Source code in genlm/eval/core/runner.py
async def run_evaluation(
    dataset,
    model,
    evaluator,
    output_dir=None,
    n_replicates=1,
    overwrite_results=False,
    overwrite_outputs=False,
    max_instances=float("inf"),
    verbosity=0,
):
    """Run evaluation on a dataset using the provided model and evaluator.

    Args:
        dataset (Dataset): The dataset to evaluate on.
        model (ModelAdaptor): The model adaptor to use for generation.
        evaluator (Evaluator): The evaluator to use for prompt generation and evaluation.
        output_dir (str, optional): The directory to save the results. Defaults to None, in which case results are not saved.
        n_replicates (int, optional): Number of times to replicate the evaluation. Defaults to 1.
        overwrite_results (bool, optional): Whether to overwrite existing evaluation results. Defaults to False.
        overwrite_outputs (bool, optional): Whether to overwrite existing output. Defaults to False.
        max_instances (int, optional): The maximum number of instances to evaluate. Defaults to float("inf").
        verbosity (int, optional): The verbosity of the evaluation.
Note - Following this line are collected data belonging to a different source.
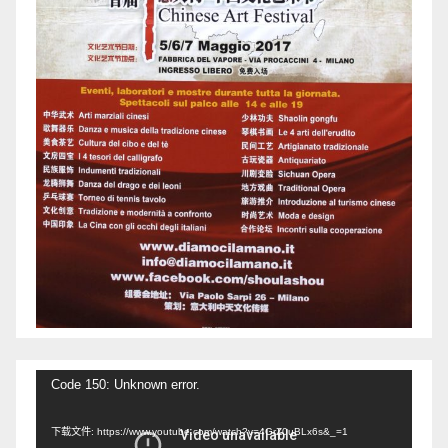
视
Code 150: Unknown error.
频
下载文件: https://www.youtube.com/watch?v=4GrZ0uBLx6s&_=1
播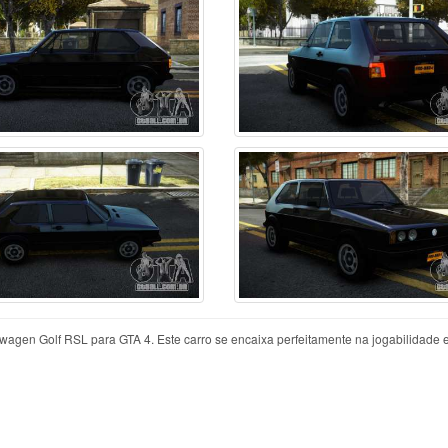
gen Golf RSL para GTA 4. Este carro se encaixa perfeitamente na jogabilidade e 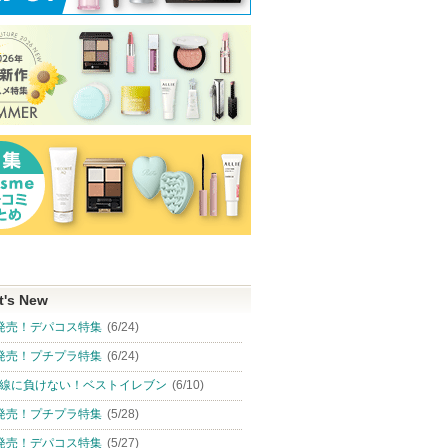
t's New
発売！デパコス特集
(6/24)
発売！プチプラ特集
(6/24)
線に負けない！ベストイレブン
(6/10)
発売！プチプラ特集
(5/28)
発売！デパコス特集
(5/27)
Defaults to 0, which is silent.

    Returns:
        (Dict[str, Any]): Aggregated evaluation results.
    """
    all_results = []
    all_instance_results = []
    all_instance_outputs = []

    if overwrite_outputs and not overwrite_results:
        raise ValueError(
            "Cannot overwrite outputs without overwriting results. (Hint: set overwrite_results=True)"
        )

    if output_dir is not None and not os.path.exists(output_dir):
        os.makedirs(output_dir)  # pragma: no cover

    n_instances = 0
    for instance in dataset:
        n_instances += 1

        instance_results = []
        instance_outputs = []
        instance_id = instance.instance_id

        for i in range(n_replicates):
            output = None
            result = None
            if output_dir is not None:
                instance_output_path = os.path.join(
                    output_dir, f"{instance_id}-{i}-output.json"
                )
                instance_results_path = os.path.join(
                    output_dir, f"{instance_id}-{i}-results.json"
                )

                # Try loading cached files if not overwriting
                if not overwrite_outputs:
                    output = _load_cached_output(instance_output_path)
                if not overwrite_results:
                    result = _load_cached_results(instance_results_path)
            else:
                instance_output_path = None
                instance_results_path = None

            # Generate new output if needed
            wrote_output = False
            if output is None:
                output = await model(instance, output_dir, replicate=i)
                if instance_output_path is not None:
                    wrote_output = True
                    _save_output(output, instance_output_path)

            # Evaluate if we need new results (no results, overwriting results, or wrote new output)
            if result is None or overwrite_results or wrote_output:
                result = evaluator.evaluate_ensemble(instance, output)
                if instance_results_path is not None:
                    _save_results(result, instance_results_path)

            instance_results.append(result)
            instance_outputs.append(output)

        avg_instance_result = {
            "weighted_accuracy": sum(r["weighted_accuracy"] for r in instance_results)
            / n_replicates,
        }
        all_results.append(avg_instance_result)
        all_instance_results.append(instance_results)
        all_instance_outputs.append(instance_outputs)

        if verbosity > 0:
            print(f"Instance {instance}")
            print(
                f"Mean weighted accuracy (instance): {avg_instance_result['weighted_accuracy']}"
            )
            print(
                f"Mean weighted accuracy (total): {sum(r['weighted_accuracy'] for r in all_results) / len(all_results)}"
            )
            print()

        if n_instances >= max_instances:
            break

    return {
        "average_weighted_accuracy": sum(r["weighted_accuracy"] for r in all_results)
        / len(all_results),
        "n_instances": len(all_results),
        "all_instance_results": all_instance_results,
        "all_instance_outputs": all_instance_outputs,
    }